Mozione di sfiducia Pd e Udc preparano un'altra conta

Le prossime mosse delle opposizioni per espugnare la «Bastiglia» sono condizionate da due fattori, uno esterno e uno interno: se stamattina il barometro dei mercati segnerà ancora «tempesta» come paventato da autorevoli ministri, la tenuta del governo sarà sempre più appesa a un filo. Secondo, gli sherpa del Terzo Polo col pallottoliere in mano registreranno l'evolversi della campagna acquisti in campo avverso. Due gli appuntamenti chiave previsti martedì mattina: l'incontro di Bersani con Pannella, a lungo rinviato dai vertici Pd, che dovrebbe portare ad un chiarimento prima politico e poi strategico sull'atteggiamento dei sei Radicali alla Camera (e dei 3 al Senato) nei prossimi voti cruciali; e un vertice dei gruppi di Opposizione che si riuniranno per decidere il da farsi, consapevoli che l'esito del voto di martedì sul Rendiconto dello Stato non sarà dirimente ai fini delle dimissioni di Berlusconi. «Anche se non riuscisse a dimostrare di avere la maggioranza di 316 voti - spiega Franceschini - visti i suoi propositi ancora battaglieri non ci aspettiamo che Berlusconi salirà al Colle. quindi stiamo ragionando insieme agli altri capigruppo sul come e quando presentare una mozione di sfiducia per batterlo con un voto parlamentare, ma è chiaro che è lì che dobbiamo arrivare». Prima o dopo l'esame della legge di stabilità che verrà votata in Senato con una fiducia per approdare alla Camera intorno al 16 novembre? «Al più presto», taglia corto Franceschini. «Anche se passerà il rendiconto presenteremo una mozione di sfiducia», conferma Bersani. «Ma prima dobbiamo avere i numeri in tasca e poi presentarla», avvisa Di Pietro.
Per semplificare, Pd-Idv e Terzo Polo stanno pensando di far astenere martedì sera tutti i loro 300 deputati al voto sul rendiconto per consentire anche ai (10-20-30?) transfughi del Pdl di sganciarsi astenendosi anche loro: forse verrebbe fuori un quadro di una maggioranza di astensionisti che superi la somma dei voti residui di Pdl e Lega. Una sorta di antipasto di quanto potrebbe materializzarsi nei giorni a venire nella sfida delle mozioni. E mentre il governo tra- balla e nei Palazzi della politica si torna a parlare di uno show down di qui a una settimana che avrebbe come esito più probabile il voto in gennaio, in casa Pdl ripartono i veleni contro Casini reo di ostacolare qualsiasi soluzione di altri governi a guida Letta o Schifano. «Lui dice no a tutto - attacca Osvaldo Napoli - perché altrimenti gli verrebbe sbarrata poi la strada per il Quirinale quando finalmente si andrà a votare ...». Nello stesso tempo, nel Pd si rincorrono le voci sui risvolti di un eventuale governo Monti, perché dicono che il Professore vorrebbe accanto a sé una rappresentanza autorevole di politici pronti a condividere le misure impegnative per fronteggiare la crisi, escludendo quindi un governo tecnico tout court.
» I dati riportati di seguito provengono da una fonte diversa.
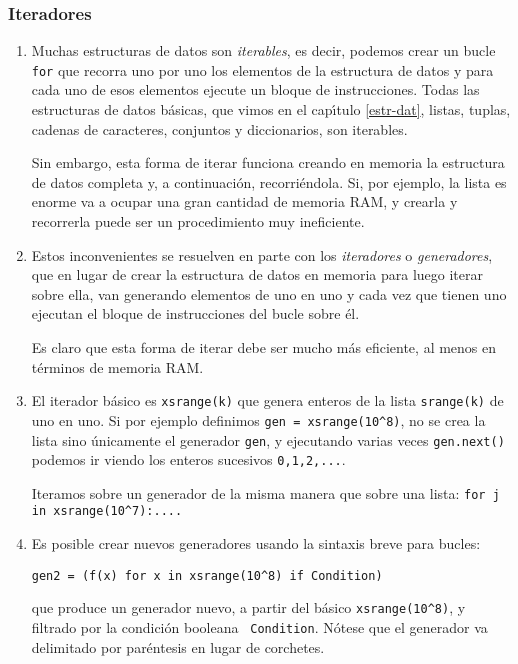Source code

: \subsubsection{Iteradores}\label{iter}
\begin{enumerate}
\item Muchas estructuras de datos son {\itshape iterables}, es decir, podemos
crear un bucle \lstinline|for| que recorra uno por uno los elementos de la
estructura
de datos y para cada uno de esos elementos ejecute un bloque de instrucciones.
Todas las estructuras de datos b\'asicas, que vimos en el cap\'{\i}tulo
\ref{estr-dat}, listas, tuplas, cadenas de caracteres, conjuntos y diccionarios,
son iterables. 

Sin embargo, esta forma de iterar funciona creando en memoria la estructura de
datos completa y, a continuaci\'on, 
recorri\'endola. Si, por ejemplo,  la lista es enorme va a ocupar una gran
cantidad de memoria RAM, y crearla y recorrerla puede ser un procedimiento muy
ineficiente.

\item Estos inconvenientes se resuelven en parte con los {\itshape iteradores} o
{\itshape generadores}, que en lugar de crear la estructura de datos en memoria
para luego iterar sobre ella,  van generando elementos de uno en uno y cada vez
que tienen uno ejecutan el bloque de instrucciones del bucle sobre \'el. 

Es claro que esta forma de iterar debe ser mucho m\'as eficiente, al menos en
t\'erminos de memoria RAM. 


\item  El iterador b\'asico  es \lstinline|xsrange(k)| que genera enteros de la
lista
\lstinline|srange(k)| de uno en uno. Si por ejemplo definimos %
\lstinline|gen = xsrange(10^8)|,  no se crea la lista sino \'unicamente el
generador 
\lstinline|gen|, y
ejecutando varias veces \lstinline|gen.next()| podemos ir viendo  los enteros
sucesivos {\tt 0,1,2,...}. 

 
 Iteramos sobre un generador de la misma manera que sobre una lista: %
 \lstinline|for j in xsrange(10^7):....|
 
 \item \label{iter2}Es posible crear nuevos generadores usando la sintaxis
breve para bucles:
 \begin{lstlisting}[numbers=none]
 gen2 = (f(x) for x in xsrange(10^8) if Condition)
 \end{lstlisting}
\noindent que produce un generador nuevo, a partir del b\'asico 
\lstinline|xsrange(10^8)|, y filtrado por la condici\'on booleana {\tt
Condition}.
N\'otese
que el generador va delimitado por par\'entesis en lugar de corchetes. 
 
 \end{enumerate}



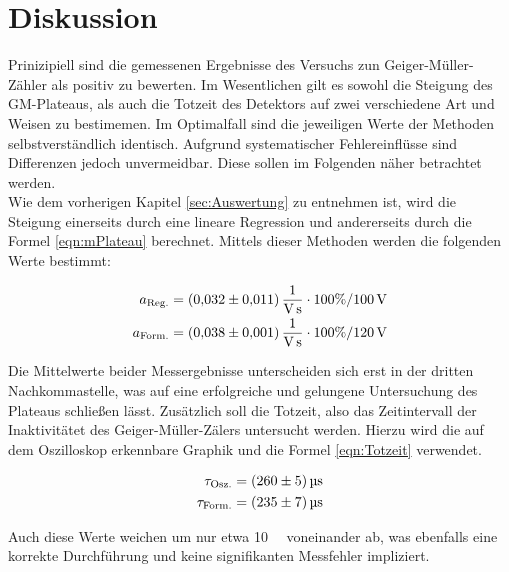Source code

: %

%

\section{Diskussion}
\label{sec:Diskussion}

\noindent Prinizipiell sind die gemessenen Ergebnisse des Versuchs zun Geiger-Müller-Zähler als positiv zu bewerten. Im Wesentlichen 
gilt es sowohl die Steigung des GM-Plateaus, als auch die Totzeit des Detektors auf zwei verschiedene Art und Weisen zu bestimemen. 
Im Optimalfall sind die jeweiligen Werte der Methoden selbstverständlich identisch. Aufgrund systematischer Fehlereinflüsse
sind Differenzen jedoch unvermeidbar. Diese sollen im Folgenden näher betrachtet werden.\\

\noindent Wie dem vorherigen Kapitel \ref{sec:Auswertung} zu entnehmen ist, wird die Steigung einerseits durch eine lineare 
Regression und andererseits durch die Formel \eqref{eqn:mPlateau} berechnet. Mittels dieser Methoden werden die folgenden 
Werte bestimmt:

\begin{align*}
    a_\text{Reg.} &= \qty{0.032\pm0.011}{\per \volt \per \second} \cdot 100\% / \qty{100}{\volt}\\
    a_\text{Form.} &= \qty{0.038\pm0.001}{\per \volt \per \second} \cdot 100\% / \qty{120}{\volt}
\end{align*}

\noindent Die Mittelwerte beider Messergebnisse unterscheiden sich erst in der dritten Nachkommastelle, was auf eine erfolgreiche 
und gelungene Untersuchung des Plateaus schließen lässt. Zusätzlich soll die Totzeit, also das Zeitintervall der Inaktivitätet des 
Geiger-Müller-Zälers untersucht werden. Hierzu wird die auf dem Oszilloskop erkennbare Graphik und die Formel \eqref{eqn:Totzeit}
verwendet.

\begin{align*}
    \tau_\text{Osz.} &= \qty{260\pm5}{\micro \second}\\
    \tau_\text{Form.} &= \qty{235\pm7}{\micro \second}
\end{align*}

\noindent Auch diese Werte weichen um nur etwa \qty{10}{\per\cent} voneinander ab, was ebenfalls eine korrekte Durchführung und keine 
signifikanten Messfehler impliziert.\\

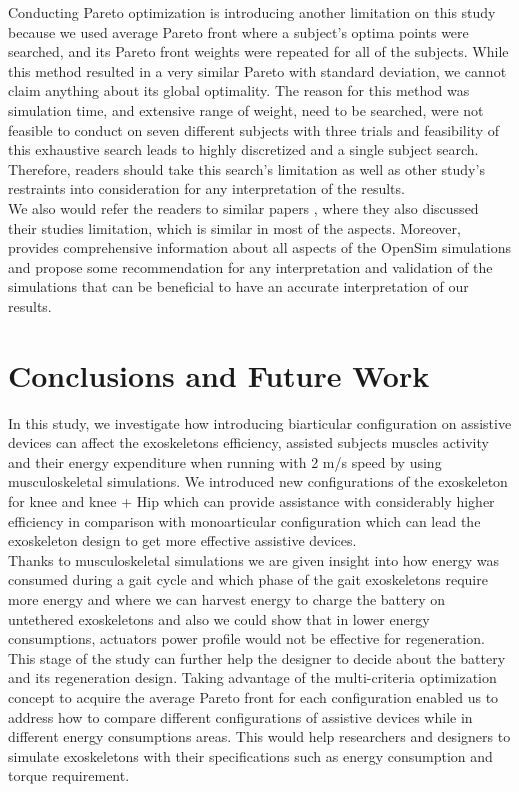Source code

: \documentclass[10pt,letterpaper]{article}
\begin{document}
Conducting Pareto optimization is introducing another limitation on this study because we used average Pareto front where a subject's optima points were searched, and its Pareto front weights were repeated for all of the subjects. While this method resulted in a very similar Pareto with standard deviation, we cannot claim anything about its global optimality. The reason for this method was simulation time,  and extensive range of weight, need to be searched, were not feasible to conduct on seven different subjects with three trials and feasibility of this exhaustive search leads to highly discretized and a single subject search. Therefore, readers should take this search's limitation as well as other study's restraints into consideration for any interpretation of the results.\\
We also would refer the readers to similar papers \cite{2,93}, where they also discussed their studies limitation, which is similar in most of the aspects. Moreover,\cite{92} provides comprehensive information about all aspects of the OpenSim simulations and propose some recommendation for any interpretation and validation of the simulations that can be beneficial to have an accurate interpretation of our results.
\section*{\textbf{Conclusions and Future Work}}
In this study, we investigate how introducing biarticular configuration on assistive devices can affect the exoskeletons efficiency, assisted subjects muscles activity and their energy expenditure when running with 2 m/s speed by using musculoskeletal simulations. We introduced new configurations of the exoskeleton for knee and knee + Hip which can provide assistance with considerably higher efficiency in comparison with monoarticular configuration which can lead the exoskeleton design to get more effective assistive devices.\\
Thanks to musculoskeletal simulations we are given insight into how energy was consumed during a gait cycle and which phase of the gait exoskeletons require more energy and where we can harvest energy to charge the battery on untethered exoskeletons and also we could show that in lower energy consumptions, actuators power profile would not be effective for regeneration. This stage of the study can further help the designer to decide about the battery and its regeneration design.
Taking advantage of the multi-criteria optimization concept to acquire the average Pareto front for each configuration enabled us to address how to compare different configurations of assistive devices while in different energy consumptions areas. This would help researchers and designers to simulate exoskeletons with their specifications such as energy consumption and torque requirement.\\
\end{document}
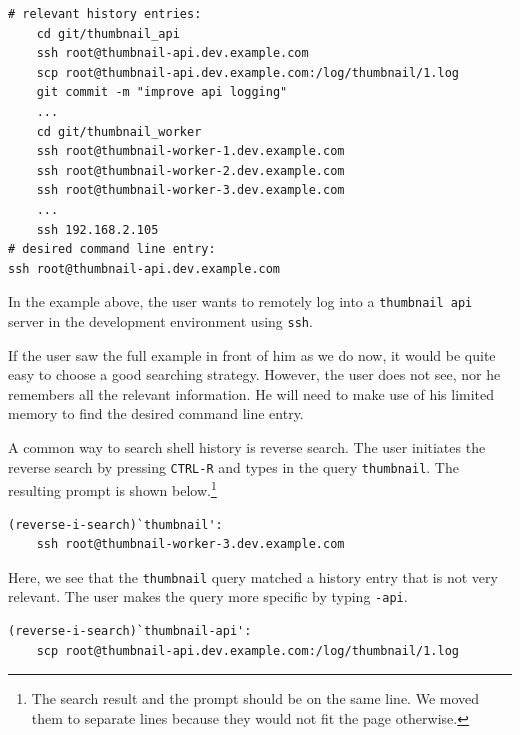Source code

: 

\begin{verbatim}
# relevant history entries:
    cd git/thumbnail_api
    ssh root@thumbnail-api.dev.example.com
    scp root@thumbnail-api.dev.example.com:/log/thumbnail/1.log
    git commit -m "improve api logging"
    ...
    cd git/thumbnail_worker
    ssh root@thumbnail-worker-1.dev.example.com
    ssh root@thumbnail-worker-2.dev.example.com
    ssh root@thumbnail-worker-3.dev.example.com
    ...
    ssh 192.168.2.105
# desired command line entry:
ssh root@thumbnail-api.dev.example.com
\end{verbatim}

In the example above, the user wants to remotely log into a \verb|thumbnail api| server in the development environment using \verb|ssh|. 

If the user saw the full example in front of him as we do now, it would be quite easy to choose a good searching strategy. However, the user does not see, nor he remembers all the relevant information. He will need to make use of his limited memory to find the desired command line entry. 

A common way to search shell history is reverse search. The user initiates the reverse search by pressing \verb|CTRL-R| and types in the query \verb|thumbnail|. The resulting prompt is shown below.\footnote{The search result and the prompt should be on the same line. We moved them to separate lines because they would not fit the page otherwise.}

\begin{verbatim}
(reverse-i-search)`thumbnail': 
    ssh root@thumbnail-worker-3.dev.example.com
\end{verbatim}

Here, we see that the \verb|thumbnail| query matched a history entry that is not very relevant. The user makes the query more specific by typing \verb|-api|.

\begin{verbatim}
(reverse-i-search)`thumbnail-api': 
    scp root@thumbnail-api.dev.example.com:/log/thumbnail/1.log
\end{verbatim}


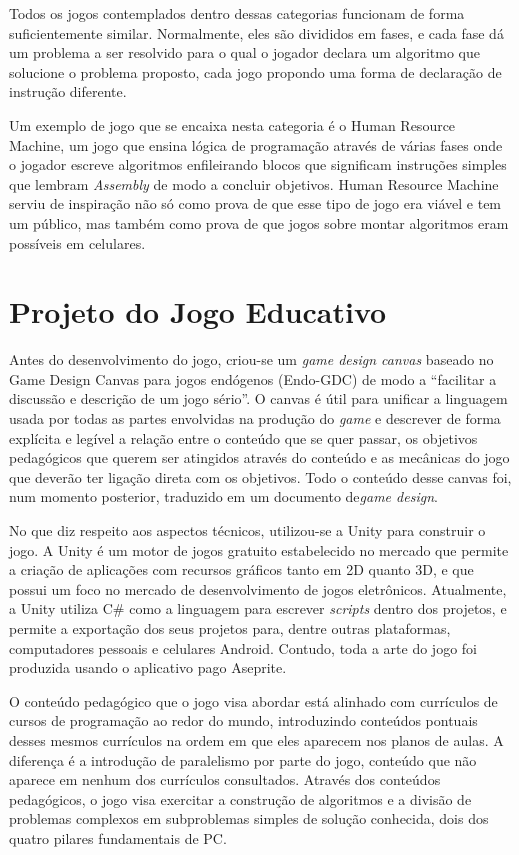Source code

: \documentclass[conference]{IEEEtran}
\begin{document}
Todos os jogos contemplados dentro dessas categorias funcionam de forma suficientemente similar. Normalmente, eles são divididos em fases, e cada fase dá um problema a ser resolvido para o qual o jogador declara um algoritmo que solucione o problema proposto, cada jogo propondo uma forma de declaração de instrução diferente.

Um exemplo de jogo que se encaixa nesta categoria é o Human Resource Machine\cite{b18}, um jogo que ensina lógica de programação através de várias fases onde o jogador escreve algoritmos enfileirando blocos que significam instruções simples que lembram \textit{Assembly} de modo a concluir objetivos. Human Resource Machine serviu de inspiração não só como prova de que esse tipo de jogo era viável e tem um público, mas também como prova de que jogos sobre montar algoritmos eram possíveis em celulares.

\section{Projeto do Jogo Educativo}
Antes do desenvolvimento do jogo, criou-se um \textit{game design canvas} baseado no Game Design Canvas para jogos endógenos (Endo-GDC) de modo a ``facilitar a discussão e descrição de um jogo sério''\cite{b19}. O canvas é útil para unificar a linguagem usada por todas as partes envolvidas na produção do \textit{game} e descrever de forma explícita e legível a relação entre o conteúdo que se quer passar, os objetivos pedagógicos que querem ser atingidos através do conteúdo e as mecânicas do jogo que deverão ter ligação direta com os objetivos. Todo o conteúdo desse canvas foi, num momento posterior, traduzido em um documento de\textit{game design}.

No que diz respeito aos aspectos técnicos, utilizou-se a Unity\cite{b20} para construir o jogo. A Unity é um motor de jogos gratuito estabelecido no mercado que permite a criação de aplicações com recursos gráficos tanto em 2D quanto 3D, e que possui um foco no mercado de desenvolvimento de jogos eletrônicos. Atualmente, a Unity utiliza C\#\cite{b21} como a linguagem para escrever \textit{scripts} dentro dos projetos, e permite a exportação dos seus projetos para, dentre outras plataformas, computadores pessoais e celulares Android. Contudo, toda a arte do jogo foi produzida usando o aplicativo pago Aseprite\cite{b22}.

O conteúdo pedagógico que o jogo visa abordar está alinhado com currículos de cursos de programação ao redor do mundo\cite{b8}\cite{b23}, introduzindo conteúdos pontuais desses mesmos currículos na ordem em que eles aparecem nos planos de aulas. A diferença é a introdução de paralelismo por parte do jogo, conteúdo que não aparece em nenhum dos currículos consultados. Através dos conteúdos pedagógicos, o jogo visa exercitar a construção de algoritmos e a divisão de problemas complexos em subproblemas simples de solução conhecida, dois dos quatro pilares fundamentais de PC\cite{b6}.
\end{document}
E se qualcuno tra i Democrats è preoccupato che da una simile operazione possa poi nascere una coalizione di centrosinistra con una candidatura a premier in capo allo stesso Monti; insomma se si volesse usare il governo di emergenza come prova generale di discesa in campo del «nuovo Prodi» per agganciare Casini, anche se Bersani è parso cauto sulle primarie nella sua intervista dalla Annunziata, subito i pompieri sono corsi a gettare acqua sul fuoco: facendo sapere che l'ex commissario Ue non sarebbe interessato ad una simile prospettiva elettorale. Voci e supposizioni che si rincorrono in ore in cui nulla è. deciso e si gioca una partita a scacchi sul futuro dell'Italia, con molte variabili legate ai numeri, ma anche ai vari destini personali di tutti i leader in campo.